== ASSIGNED TASK 1 ==
Answer these questions about the forum thread on the Sabadell card charge below:
(a) How much does Sabadell charge every 3 months for the management fee?
(b) Which account does snikpoh say would be totally free?
(c) How much does Banco Popular charge for Lynn R's debit card?

== TEXT SECTION ==

^^^^^^^^^^^^^^^^

# Service Card Payment--Sabadell???



## Sandraw719 (Jul 19, 2013)

My husband and I have one joint account with Sabadell. They charge 24 euros every 3 months for the management fee. 

There is one item on my bank statement called Service Card Payment today.It is 25 euros.

Does anybody else have this or other banks will charge this or not? We already paid 8 euros per month for the management fee, why there is another 25 euros? 

Thanks


----------



## snikpoh (Nov 19, 2007)

Sandraw719 said:


> My husband and I have one joint account with Sabadell. They charge 24 euros every 3 months for the management fee.
> 
> There is one item on my bank statement called Service Card Payment today.It is 25 euros.
> 
> ...


Just ask them .....

Do you not qualify for the expansion account then? That would be TOTALLY free.

We don't have a monthly income but still qualified.


----------



## Lynn R (Feb 21, 2014)

Sandraw719 said:


> My husband and I have one joint account with Sabadell. They charge 24 euros every 3 months for the management fee.
> 
> There is one item on my bank statement called Service Card Payment today.It is 25 euros.
> 
> ...


Afaik, most banks have a separate charge for both debit cards and credit cards. My bank, Banco Popular, charges €18 for my debit card on top of the account management fee (which is €60 per annum, paid half-yearly, so less than Sabadell).

^^^^^^^^^^^^^^^^

== ASSIGNED TASK 2 ==
Write out the rows below word for word, starting with the first row and ending with the line that contains "Chính trị học đại cương", including that line.

== PROVIDED RECORDS ==
^^^^^^^^^^^^^^^^

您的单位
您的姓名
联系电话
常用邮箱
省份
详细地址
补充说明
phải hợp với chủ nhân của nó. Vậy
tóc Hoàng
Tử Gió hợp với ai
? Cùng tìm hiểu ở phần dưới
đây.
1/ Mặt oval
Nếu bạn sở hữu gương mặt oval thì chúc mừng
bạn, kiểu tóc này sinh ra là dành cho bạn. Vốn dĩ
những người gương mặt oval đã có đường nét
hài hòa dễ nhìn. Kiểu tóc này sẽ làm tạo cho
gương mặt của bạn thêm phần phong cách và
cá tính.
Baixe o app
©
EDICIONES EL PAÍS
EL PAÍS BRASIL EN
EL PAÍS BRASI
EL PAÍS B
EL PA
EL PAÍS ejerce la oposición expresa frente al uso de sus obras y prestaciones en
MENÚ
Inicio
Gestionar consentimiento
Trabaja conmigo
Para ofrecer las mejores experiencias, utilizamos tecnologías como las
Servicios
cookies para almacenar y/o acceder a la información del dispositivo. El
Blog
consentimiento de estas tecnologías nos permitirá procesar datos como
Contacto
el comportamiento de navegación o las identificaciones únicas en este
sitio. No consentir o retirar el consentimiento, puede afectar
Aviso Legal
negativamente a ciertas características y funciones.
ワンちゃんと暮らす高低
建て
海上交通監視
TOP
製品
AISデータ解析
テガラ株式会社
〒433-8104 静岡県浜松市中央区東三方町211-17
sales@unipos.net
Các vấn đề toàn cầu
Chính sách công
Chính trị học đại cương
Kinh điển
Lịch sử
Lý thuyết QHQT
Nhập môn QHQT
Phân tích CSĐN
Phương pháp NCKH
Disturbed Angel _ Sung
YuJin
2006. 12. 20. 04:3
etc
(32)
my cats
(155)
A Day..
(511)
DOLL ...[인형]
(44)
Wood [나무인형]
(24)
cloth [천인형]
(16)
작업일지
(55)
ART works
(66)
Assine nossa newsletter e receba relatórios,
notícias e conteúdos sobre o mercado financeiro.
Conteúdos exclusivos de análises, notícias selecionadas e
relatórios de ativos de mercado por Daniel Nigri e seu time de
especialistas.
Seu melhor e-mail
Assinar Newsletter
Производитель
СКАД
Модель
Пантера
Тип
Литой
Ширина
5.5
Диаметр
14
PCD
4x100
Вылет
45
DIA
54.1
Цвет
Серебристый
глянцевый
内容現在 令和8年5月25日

^^^^^^^^^^^^^^^^

== SOLUTION 1 ==
(a) 24 euros
(b) The expansion account
(c) €18

== SOLUTION 2 ==
您的单位
您的姓名
联系电话
常用邮箱
省份
详细地址
补充说明
phải hợp với chủ nhân của nó. Vậy
tóc Hoàng
Tử Gió hợp với ai
? Cùng tìm hiểu ở phần dưới
đây.
1/ Mặt oval
Nếu bạn sở hữu gương mặt oval thì chúc mừng
bạn, kiểu tóc này sinh ra là dành cho bạn. Vốn dĩ
những người gương mặt oval đã có đường nét
hài hòa dễ nhìn. Kiểu tóc này sẽ làm tạo cho
gương mặt của bạn thêm phần phong cách và
cá tính.
Baixe o app
©
EDICIONES EL PAÍS
EL PAÍS BRASIL EN
EL PAÍS BRASI
EL PAÍS B
EL PA
EL PAÍS ejerce la oposición expresa frente al uso de sus obras y prestaciones en
MENÚ
Inicio
Gestionar consentimiento
Trabaja conmigo
Para ofrecer las mejores experiencias, utilizamos tecnologías como las
Servicios
cookies para almacenar y/o acceder a la información del dispositivo. El
Blog
consentimiento de estas tecnologías nos permitirá procesar datos como
Contacto
el comportamiento de navegación o las identificaciones únicas en este
sitio. No consentir o retirar el consentimiento, puede afectar
Aviso Legal
negativamente a ciertas características y funciones.
ワンちゃんと暮らす高低
建て
海上交通監視
TOP
製品
AISデータ解析
テガラ株式会社
〒433-8104 静岡県浜松市中央区東三方町211-17
sales@unipos.net
Các vấn đề toàn cầu
Chính sách công
Chính trị học đại cương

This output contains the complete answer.